#### [MATERIAL SUPPLIED]

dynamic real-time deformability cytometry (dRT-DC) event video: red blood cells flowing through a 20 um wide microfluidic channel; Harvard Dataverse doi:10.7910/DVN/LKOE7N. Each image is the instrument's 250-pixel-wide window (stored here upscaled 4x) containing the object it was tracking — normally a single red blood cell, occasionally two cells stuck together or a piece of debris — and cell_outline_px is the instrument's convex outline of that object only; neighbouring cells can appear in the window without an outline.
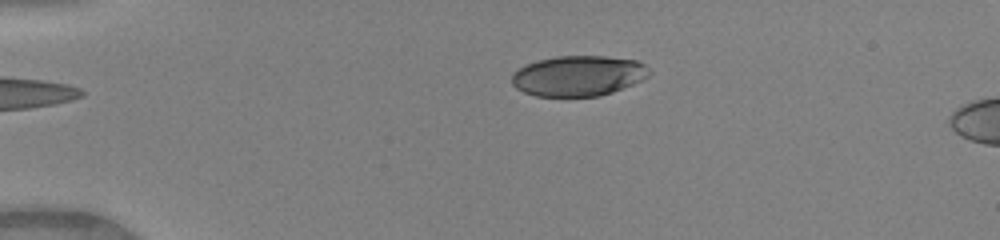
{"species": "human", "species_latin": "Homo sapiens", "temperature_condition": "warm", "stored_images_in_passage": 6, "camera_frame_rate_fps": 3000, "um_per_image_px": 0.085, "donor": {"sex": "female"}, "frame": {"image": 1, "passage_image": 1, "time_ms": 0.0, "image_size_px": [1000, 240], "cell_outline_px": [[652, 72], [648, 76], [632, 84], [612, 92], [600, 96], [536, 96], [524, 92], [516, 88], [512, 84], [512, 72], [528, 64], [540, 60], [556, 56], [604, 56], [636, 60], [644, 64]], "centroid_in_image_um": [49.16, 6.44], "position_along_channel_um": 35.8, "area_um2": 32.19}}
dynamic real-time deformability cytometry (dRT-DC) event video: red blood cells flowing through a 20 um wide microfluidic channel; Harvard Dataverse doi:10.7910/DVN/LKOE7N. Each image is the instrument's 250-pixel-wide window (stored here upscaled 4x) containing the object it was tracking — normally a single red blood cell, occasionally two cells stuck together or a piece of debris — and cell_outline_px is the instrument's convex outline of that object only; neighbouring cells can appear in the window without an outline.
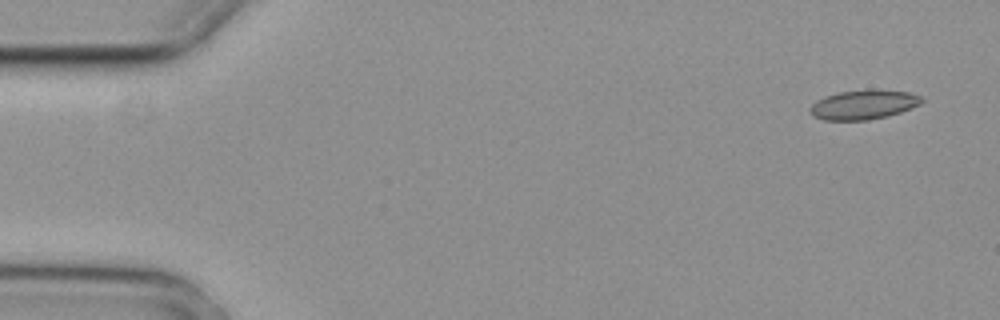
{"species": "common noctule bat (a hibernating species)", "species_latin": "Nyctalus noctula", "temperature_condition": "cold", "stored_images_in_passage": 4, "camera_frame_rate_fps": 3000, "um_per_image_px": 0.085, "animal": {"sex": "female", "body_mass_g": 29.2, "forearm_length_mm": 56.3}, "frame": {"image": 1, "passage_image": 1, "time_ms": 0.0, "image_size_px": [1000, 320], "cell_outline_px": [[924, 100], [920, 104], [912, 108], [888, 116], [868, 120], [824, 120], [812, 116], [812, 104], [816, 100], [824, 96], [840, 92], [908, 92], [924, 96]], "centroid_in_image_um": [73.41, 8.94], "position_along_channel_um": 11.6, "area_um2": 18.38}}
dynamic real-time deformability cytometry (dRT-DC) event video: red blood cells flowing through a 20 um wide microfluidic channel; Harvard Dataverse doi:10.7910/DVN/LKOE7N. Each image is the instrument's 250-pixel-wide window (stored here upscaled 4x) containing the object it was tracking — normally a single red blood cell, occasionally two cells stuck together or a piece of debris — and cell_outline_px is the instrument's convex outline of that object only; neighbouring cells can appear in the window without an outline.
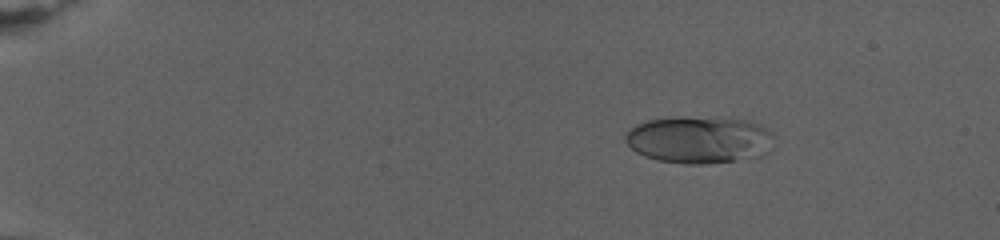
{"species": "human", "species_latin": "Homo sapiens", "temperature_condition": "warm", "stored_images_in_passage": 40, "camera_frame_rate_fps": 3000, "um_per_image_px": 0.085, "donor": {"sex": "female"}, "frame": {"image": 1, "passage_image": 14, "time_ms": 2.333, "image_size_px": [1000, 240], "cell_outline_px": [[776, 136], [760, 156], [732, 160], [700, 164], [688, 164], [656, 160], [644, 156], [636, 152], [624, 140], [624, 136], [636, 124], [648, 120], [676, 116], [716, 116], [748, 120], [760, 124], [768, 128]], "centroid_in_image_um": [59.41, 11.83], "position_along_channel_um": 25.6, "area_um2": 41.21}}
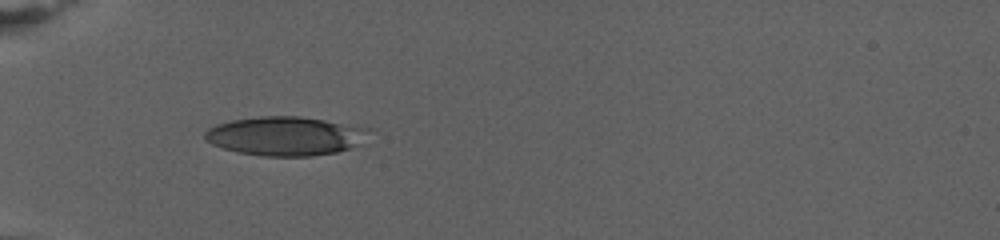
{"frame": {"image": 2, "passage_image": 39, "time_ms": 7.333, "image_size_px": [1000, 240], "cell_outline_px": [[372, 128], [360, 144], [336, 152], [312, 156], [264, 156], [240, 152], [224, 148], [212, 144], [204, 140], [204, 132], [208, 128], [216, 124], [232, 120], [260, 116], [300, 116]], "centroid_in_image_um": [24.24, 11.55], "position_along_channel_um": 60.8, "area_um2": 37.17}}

#### [EXERCISE BRIEF]
Repeat every record above exactly, but leave out any pictures.

#### [ANSWER BELOW]
dynamic real-time deformability cytometry (dRT-DC) event video: red blood cells flowing through a 20 um wide microfluidic channel; Harvard Dataverse doi:10.7910/DVN/LKOE7N. Each image is the instrument's 250-pixel-wide window (stored here upscaled 4x) containing the object it was tracking — normally a single red blood cell, occasionally two cells stuck together or a piece of debris — and cell_outline_px is the instrument's convex outline of that object only; neighbouring cells can appear in the window without an outline.
{"species": "human", "species_latin": "Homo sapiens", "temperature_condition": "warm", "stored_images_in_passage": 6, "camera_frame_rate_fps": 3000, "um_per_image_px": 0.085, "donor": {"sex": "female"}, "frame": {"image": 1, "passage_image": 1, "time_ms": 0.0, "image_size_px": [1000, 240], "cell_outline_px": [[652, 72], [648, 76], [632, 84], [612, 92], [600, 96], [536, 96], [524, 92], [516, 88], [512, 84], [512, 72], [528, 64], [540, 60], [556, 56], [604, 56], [636, 60], [644, 64]], "centroid_in_image_um": [49.16, 6.44], "position_along_channel_um": 35.8, "area_um2": 32.19}}
dynamic real-time deformability cytometry (dRT-DC) event video: red blood cells flowing through a 20 um wide microfluidic channel; Harvard Dataverse doi:10.7910/DVN/LKOE7N. Each image is the instrument's 250-pixel-wide window (stored here upscaled 4x) containing the object it was tracking — normally a single red blood cell, occasionally two cells stuck together or a piece of debris — and cell_outline_px is the instrument's convex outline of that object only; neighbouring cells can appear in the window without an outline.
{"species": "common noctule bat (a hibernating species)", "species_latin": "Nyctalus noctula", "temperature_condition": "cold", "stored_images_in_passage": 4, "camera_frame_rate_fps": 3000, "um_per_image_px": 0.085, "animal": {"sex": "female", "body_mass_g": 29.2, "forearm_length_mm": 56.3}, "frame": {"image": 1, "passage_image": 1, "time_ms": 0.0, "image_size_px": [1000, 320], "cell_outline_px": [[924, 100], [920, 104], [912, 108], [888, 116], [868, 120], [824, 120], [812, 116], [812, 104], [816, 100], [824, 96], [840, 92], [908, 92], [924, 96]], "centroid_in_image_um": [73.41, 8.94], "position_along_channel_um": 11.6, "area_um2": 18.38}}
dynamic real-time deformability cytometry (dRT-DC) event video: red blood cells flowing through a 20 um wide microfluidic channel; Harvard Dataverse doi:10.7910/DVN/LKOE7N. Each image is the instrument's 250-pixel-wide window (stored here upscaled 4x) containing the object it was tracking — normally a single red blood cell, occasionally two cells stuck together or a piece of debris — and cell_outline_px is the instrument's convex outline of that object only; neighbouring cells can appear in the window without an outline.
{"species": "human", "species_latin": "Homo sapiens", "temperature_condition": "warm", "stored_images_in_passage": 40, "camera_frame_rate_fps": 3000, "um_per_image_px": 0.085, "donor": {"sex": "female"}, "frame": {"image": 1, "passage_image": 14, "time_ms": 2.333, "image_size_px": [1000, 240], "cell_outline_px": [[776, 136], [760, 156], [732, 160], [700, 164], [688, 164], [656, 160], [644, 156], [636, 152], [624, 140], [624, 136], [636, 124], [648, 120], [676, 116], [716, 116], [748, 120], [760, 124], [768, 128]], "centroid_in_image_um": [59.41, 11.83], "position_along_channel_um": 25.6, "area_um2": 41.21}}
{"frame": {"image": 2, "passage_image": 39, "time_ms": 7.333, "image_size_px": [1000, 240], "cell_outline_px": [[372, 128], [360, 144], [336, 152], [312, 156], [264, 156], [240, 152], [224, 148], [212, 144], [204, 140], [204, 132], [208, 128], [216, 124], [232, 120], [260, 116], [300, 116]], "centroid_in_image_um": [24.24, 11.55], "position_along_channel_um": 60.8, "area_um2": 37.17}}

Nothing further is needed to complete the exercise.